== READING TEXT

As well as endless backstory, the screenplay also offers another final array of twists. The closing revelations were some of the best bits of the last two films, so are naturally loaded with expectation here. Personally, I didn’t find them to be much of a surprise, most of it guessable from too far in advance. Rather, the final round of frame-long flashbacks are desperate to make the viewer think it’s more of a twist than it is, kind of like the filmmakers explaining why something’s so clever in spite of it being a bit obvious. To be fair, these ‘twists’ aren’t stupid — in fact, they’re quite good — but I wasn’t surprised by them. As if Bousman and co were trying to redeem themselves, the scene that follows is quite tense, and one very final twist — just when you thought they were all twisted out — does manage to surprise. And it’s a cliffhanger to boot.
Indeed, despite a certain finality at the end, Saw III is ready-made for at least one further sequel (of course, as we now know, it’s got four and counting). There are all kinds of little bits that go unexplained here, from characters to blink-and-you’ll-miss-them plot-points-in-waiting, not to mention that it ends on that fairly substantial cliffhanger-twist. That it’s so brazen in its lack of comprehensive answers will irritate some, while others will delight in the knowledge there are still more mysteries to ponder.
Visually, Saw III is overcooked. The cinematography is too stylised, heavily filtered to offer a single-colour-saturated look for each location. Such a technique can be beneficial in certain contexts — Traffic, for example, lucratively uses an even more extreme example — but here feels like someone was let loose in the grading toolbox. Equally, the trickery with scene transitions — where different locations have been built on the same set so as to move between them without any editing or digital effects* — may have looked clever in 1940, but now seems needless. Worse, it confuses the storytelling and the audience’s sense of geography. It’s one thing tricking your viewer with plot twists, another entirely to needlessly mislead their understanding of filmic space. These wannabe-flashy transitions are inspired by similar ones in the preceding films, but there they were neatly subtle and surprisingly effective, while here they don’t look as cool as someone clearly thinks, as well as initiating moments of befuddlement.

====
== INFORMATION GIVEN

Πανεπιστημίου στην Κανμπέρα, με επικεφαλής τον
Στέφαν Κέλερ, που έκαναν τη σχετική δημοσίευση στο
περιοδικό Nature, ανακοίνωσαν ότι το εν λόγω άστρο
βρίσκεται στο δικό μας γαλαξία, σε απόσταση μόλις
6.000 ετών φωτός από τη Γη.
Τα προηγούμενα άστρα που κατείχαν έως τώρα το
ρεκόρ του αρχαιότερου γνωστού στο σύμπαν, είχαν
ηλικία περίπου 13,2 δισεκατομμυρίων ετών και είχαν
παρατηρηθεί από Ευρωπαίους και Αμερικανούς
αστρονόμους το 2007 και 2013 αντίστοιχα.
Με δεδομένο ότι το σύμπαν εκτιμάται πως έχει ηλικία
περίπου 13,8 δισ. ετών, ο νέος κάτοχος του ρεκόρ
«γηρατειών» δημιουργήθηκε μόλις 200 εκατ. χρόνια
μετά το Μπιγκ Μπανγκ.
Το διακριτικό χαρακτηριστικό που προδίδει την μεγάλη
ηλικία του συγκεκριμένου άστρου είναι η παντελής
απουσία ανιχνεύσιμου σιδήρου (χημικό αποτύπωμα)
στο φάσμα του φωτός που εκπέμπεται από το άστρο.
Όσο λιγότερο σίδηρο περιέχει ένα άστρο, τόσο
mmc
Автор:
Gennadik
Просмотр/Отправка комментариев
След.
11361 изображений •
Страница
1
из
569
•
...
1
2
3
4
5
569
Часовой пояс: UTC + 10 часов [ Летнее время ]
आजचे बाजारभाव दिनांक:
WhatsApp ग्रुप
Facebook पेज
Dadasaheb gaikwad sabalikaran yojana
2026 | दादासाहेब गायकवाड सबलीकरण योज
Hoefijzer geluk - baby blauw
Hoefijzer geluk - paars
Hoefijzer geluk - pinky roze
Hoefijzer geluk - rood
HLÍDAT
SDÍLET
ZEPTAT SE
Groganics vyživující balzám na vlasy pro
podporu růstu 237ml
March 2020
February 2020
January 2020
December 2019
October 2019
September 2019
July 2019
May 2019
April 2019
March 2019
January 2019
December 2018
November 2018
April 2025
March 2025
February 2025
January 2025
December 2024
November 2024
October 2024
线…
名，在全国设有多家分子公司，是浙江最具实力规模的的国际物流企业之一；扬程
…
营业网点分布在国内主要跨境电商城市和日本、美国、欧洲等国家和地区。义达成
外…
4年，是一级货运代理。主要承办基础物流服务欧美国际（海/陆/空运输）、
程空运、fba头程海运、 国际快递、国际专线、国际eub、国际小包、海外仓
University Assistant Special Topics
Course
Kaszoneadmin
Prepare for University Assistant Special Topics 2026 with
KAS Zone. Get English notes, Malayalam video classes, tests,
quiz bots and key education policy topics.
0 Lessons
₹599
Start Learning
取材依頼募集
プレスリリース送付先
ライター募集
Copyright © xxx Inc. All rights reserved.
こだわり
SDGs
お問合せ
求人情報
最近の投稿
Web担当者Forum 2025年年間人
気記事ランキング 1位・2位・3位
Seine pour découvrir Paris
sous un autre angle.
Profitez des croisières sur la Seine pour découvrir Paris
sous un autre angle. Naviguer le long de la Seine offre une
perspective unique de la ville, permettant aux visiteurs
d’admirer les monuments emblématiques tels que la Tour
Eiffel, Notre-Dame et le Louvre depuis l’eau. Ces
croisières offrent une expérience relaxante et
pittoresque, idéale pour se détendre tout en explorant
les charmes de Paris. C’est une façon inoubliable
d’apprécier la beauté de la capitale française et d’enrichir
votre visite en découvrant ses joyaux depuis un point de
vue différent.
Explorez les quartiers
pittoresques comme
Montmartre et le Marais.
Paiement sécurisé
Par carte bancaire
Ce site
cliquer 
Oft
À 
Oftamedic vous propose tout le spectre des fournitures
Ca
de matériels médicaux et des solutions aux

====

◆ **EXERCISE TASKS**
a – Translate this sentence from the Saw III review into Spanish: "Worse, it confuses the storytelling and the audience’s sense of geography."
b – Decide whether each statement agrees with the Saw III review. For each, answer yes or no and quote the words from the review that settle it.
(i) The reviewer considers the closing 'twists' stupid.
(ii) Saw III ends on a cliffhanger.
(iii) The scene transitions in the earlier films worked well.
c – Answer these questions using the Saw III review.
(i) Which film does the review name as using an even more extreme single-color look?
(ii) In what year might the scene-transition trickery have looked clever, according to the review?
(iii) How many further sequels does the review say Saw III got?

◆ **SOLUTIONS PER TASK**
a – Peor aún, confunde la narración y el sentido de la geografía del público.

b –
(i) No: "these ‘twists’ aren’t stupid"
(ii) Yes: "And it’s a cliffhanger to boot."
(iii) Yes: "there they were neatly subtle and surprisingly effective"

c –
(i) Traffic
(ii) 1940
(iii) Four and counting